▶ _Supplied information_:

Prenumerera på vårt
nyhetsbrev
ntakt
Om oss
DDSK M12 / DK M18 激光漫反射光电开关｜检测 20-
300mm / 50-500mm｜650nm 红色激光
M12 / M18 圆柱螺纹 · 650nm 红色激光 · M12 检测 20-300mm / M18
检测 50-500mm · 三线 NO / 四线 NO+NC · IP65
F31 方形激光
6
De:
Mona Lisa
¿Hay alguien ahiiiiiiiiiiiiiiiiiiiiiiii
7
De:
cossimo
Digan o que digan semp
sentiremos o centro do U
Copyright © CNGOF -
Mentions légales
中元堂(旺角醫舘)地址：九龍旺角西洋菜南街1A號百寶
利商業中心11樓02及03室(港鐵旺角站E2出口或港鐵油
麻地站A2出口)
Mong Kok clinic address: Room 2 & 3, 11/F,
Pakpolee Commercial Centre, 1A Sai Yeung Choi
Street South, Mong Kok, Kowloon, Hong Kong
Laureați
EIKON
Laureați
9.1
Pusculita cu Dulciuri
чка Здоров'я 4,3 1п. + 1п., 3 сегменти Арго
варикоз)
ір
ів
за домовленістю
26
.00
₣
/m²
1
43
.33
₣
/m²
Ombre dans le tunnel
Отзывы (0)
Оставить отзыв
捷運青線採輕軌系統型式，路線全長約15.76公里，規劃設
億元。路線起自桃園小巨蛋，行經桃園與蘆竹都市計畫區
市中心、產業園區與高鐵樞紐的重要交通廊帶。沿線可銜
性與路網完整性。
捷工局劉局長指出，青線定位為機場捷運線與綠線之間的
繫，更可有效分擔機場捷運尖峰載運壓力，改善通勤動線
--
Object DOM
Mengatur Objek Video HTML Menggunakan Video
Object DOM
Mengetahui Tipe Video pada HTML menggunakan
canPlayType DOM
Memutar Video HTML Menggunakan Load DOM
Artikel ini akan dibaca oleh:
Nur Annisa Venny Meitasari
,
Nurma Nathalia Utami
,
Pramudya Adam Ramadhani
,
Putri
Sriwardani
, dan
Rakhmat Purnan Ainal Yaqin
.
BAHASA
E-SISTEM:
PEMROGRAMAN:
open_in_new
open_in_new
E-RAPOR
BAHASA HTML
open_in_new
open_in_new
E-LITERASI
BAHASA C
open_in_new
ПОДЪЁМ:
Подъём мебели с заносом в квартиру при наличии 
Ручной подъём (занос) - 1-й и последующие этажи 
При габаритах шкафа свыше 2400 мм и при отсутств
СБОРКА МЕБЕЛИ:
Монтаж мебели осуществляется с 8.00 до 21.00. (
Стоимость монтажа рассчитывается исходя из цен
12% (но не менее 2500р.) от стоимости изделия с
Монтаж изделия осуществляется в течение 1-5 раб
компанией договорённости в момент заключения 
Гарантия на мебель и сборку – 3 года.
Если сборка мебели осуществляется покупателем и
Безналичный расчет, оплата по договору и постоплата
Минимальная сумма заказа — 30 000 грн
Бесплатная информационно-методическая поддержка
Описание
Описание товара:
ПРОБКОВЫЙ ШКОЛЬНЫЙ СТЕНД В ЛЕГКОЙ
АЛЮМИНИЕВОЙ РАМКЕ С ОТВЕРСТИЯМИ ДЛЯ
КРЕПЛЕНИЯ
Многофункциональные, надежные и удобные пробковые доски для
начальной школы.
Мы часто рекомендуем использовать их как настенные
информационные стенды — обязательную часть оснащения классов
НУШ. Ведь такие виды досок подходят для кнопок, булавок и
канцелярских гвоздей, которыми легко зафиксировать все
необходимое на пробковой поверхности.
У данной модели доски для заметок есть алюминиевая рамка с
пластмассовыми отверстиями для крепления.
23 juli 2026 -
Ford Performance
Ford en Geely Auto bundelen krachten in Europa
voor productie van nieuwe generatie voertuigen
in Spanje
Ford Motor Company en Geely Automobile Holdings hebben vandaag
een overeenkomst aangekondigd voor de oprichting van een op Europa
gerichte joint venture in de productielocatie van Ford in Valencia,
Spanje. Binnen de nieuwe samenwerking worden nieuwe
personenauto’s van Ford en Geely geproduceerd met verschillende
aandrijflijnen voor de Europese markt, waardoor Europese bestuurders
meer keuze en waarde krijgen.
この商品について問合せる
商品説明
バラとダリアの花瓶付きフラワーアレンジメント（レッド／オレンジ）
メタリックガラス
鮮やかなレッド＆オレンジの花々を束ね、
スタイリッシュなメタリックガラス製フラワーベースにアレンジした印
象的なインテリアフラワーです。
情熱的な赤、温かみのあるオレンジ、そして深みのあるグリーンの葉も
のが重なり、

▶ _Exercise requirements_: Reproduce verbatim only the segment of the listing bounded by the line containing "компанией договорённости в момент заключения" and the line containing "необходимое на пробковой поверхности.", with both boundary lines included.

▶ _Written reply_:
компанией договорённости в момент заключения 
Гарантия на мебель и сборку – 3 года.
Если сборка мебели осуществляется покупателем и
Безналичный расчет, оплата по договору и постоплата
Минимальная сумма заказа — 30 000 грн
Бесплатная информационно-методическая поддержка
Описание
Описание товара:
ПРОБКОВЫЙ ШКОЛЬНЫЙ СТЕНД В ЛЕГКОЙ
АЛЮМИНИЕВОЙ РАМКЕ С ОТВЕРСТИЯМИ ДЛЯ
КРЕПЛЕНИЯ
Многофункциональные, надежные и удобные пробковые доски для
начальной школы.
Мы часто рекомендуем использовать их как настенные
информационные стенды — обязательную часть оснащения классов
НУШ. Ведь такие виды досок подходят для кнопок, булавок и
канцелярских гвоздей, которыми легко зафиксировать все
необходимое на пробковой поверхности.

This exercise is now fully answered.